11What Jesus did here in Cana of Galilee was the first of the signs through which he revealed his glory; and his disciples believed in him.
12After this he went down to Capernaum with his mother and brothers and his disciples. There they stayed for a few days.
The first thing that strikes me is the opening lines. A wedding took place. Jesus's mother was there. Why is Mary mentioned first? You would expect John to start by saying Jesus was there and then follow with Mary and the disciples were also there. He does not. He tells the story like Mary is the main character with Jesus and the disciples playing supporting roles. Still he does not mention her name. She is referred to as Jesus' mother and, by Jesus, as "woman." So the emphasis is not on her in isolation. Her relation to Jesus and the fact that she is a woman are in focus.

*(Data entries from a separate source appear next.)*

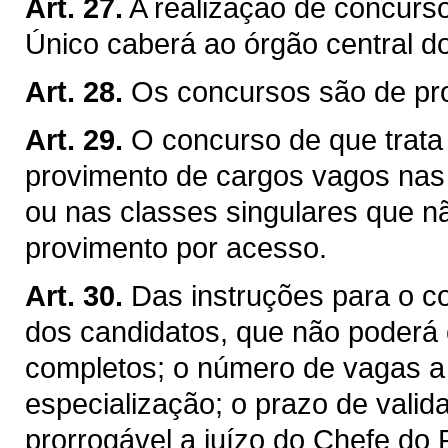
Art. 27.
A realização de concurs
Único caberá ao órgão central d
Art. 28.
Os concursos são de pro
Art. 29.
O concurso de que trata o
provimento de cargos vagos nas c
ou nas classes singulares que n
provimento por acesso.
Art. 30.
Das instruções para o co
dos candidatos, que não poderá 
completos; o número de vagas a 
especialização; o prazo de valid
prorrogável a juízo do Chefe do 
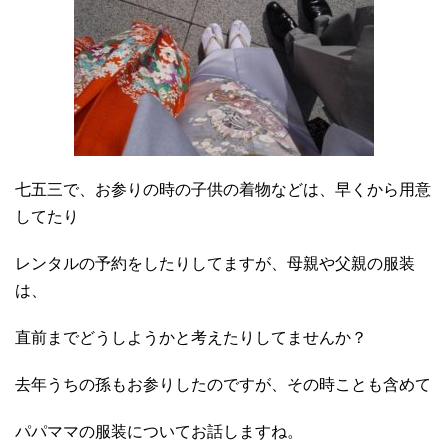
七五三で、お参りの時の子供の着物などは、早くから用意
してたり
レンタルの予約をしたりしてますが、母親や父親の服装
は、
直前までどうしようかと考えたりしてませんか？
去年うちの孫もお参りしたのですが、その時ことも含めて
パパママの服装についてお話しますね。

Jean Vanier remarked about this passage that Jesus could have kicked off his ministry in a lot of ways. He could have gone to the temple. He could have focused on prayer or on scripture or a bunch of other things. Yet he starts by taking them to a party. A party where there a wedding being celebrated and wine being consumed. It is a joyful occasion. A celebration of love.

Yet the joy is not born out of a denial of sin. Where is the sin in the story? There are 6 20-30 gallon jars of water for ceremonial washing. What were they washing themselves from? Sin. Why so many large jars? This household seems to have frequently called to mind their sins and asked God to forgive them. It was they way they lived.

Still the theme of joy is here. Joy that is natural human joy. Yet human joy is finite. The wine runs out. Jesus provides an abundance of wine measured in the same jars that show their desire for holiness. Jesus provides a better sort of joy that becomes evident when the superficial joy runs out.

Yet Jesus does not just do this. He seems reluctant at first. Mary tells Him the problem. She does not ask him to do anything. His response seems strange. It actually parallels some of the things demons say to Jesus (Mt. 8:29; Mk 1:24 and 5:7; Luke 4:34 and 8:28). Sort of acknowledging an authority but suggesting that authority does not apply here. Like Jesus was saying I would normally do what you ask out of respect for you as my mother but not this. Mary accepts it but still does not give up. Really there is no other instance of Jesus seeming to say one thing and do another like this one. Like we are meant to see Jesus have his heart softened by his mother's intercession. Apart from her impact on Jesus we see her impact on the servants. She tells them to obey Jesus. Having Mary intercede is not an alternative to obeying Jesus. We have to do both.

Yet what about that word "woman?" Jesus refers to women that way a few times. It is not disrespectful. Yet nobody else in Greek literature refers to their mother that way. Jesus does so consistently. Why is that? As a protestant I was taught that meant Jesus thought of her as an ordinary woman and not as His mother. That would make Jesus less than human and in violation of the command to honour His mother. Maybe rather than making Mary less than His mother He is making her more than His mother. Maybe He is connecting her with all womanhood. Certainly that is where the early church fathers went. They connect this with Gen 3:15 and call Mary the New Eve.

Jesus is actually presented here as a bridegroom messiah. Some more liberal theologians have used this passage to suggest Jesus was married. The bride and groom are not mentioned here and the one time the bridegroom is addressed by the master of the banquet we are aware that he should be saying this about Jesus. Remember there is a lot of Old Testament talk about the Messiah as Israel's spiritual husband. John is drawing on this and Mary is standing in for the church which is the bride.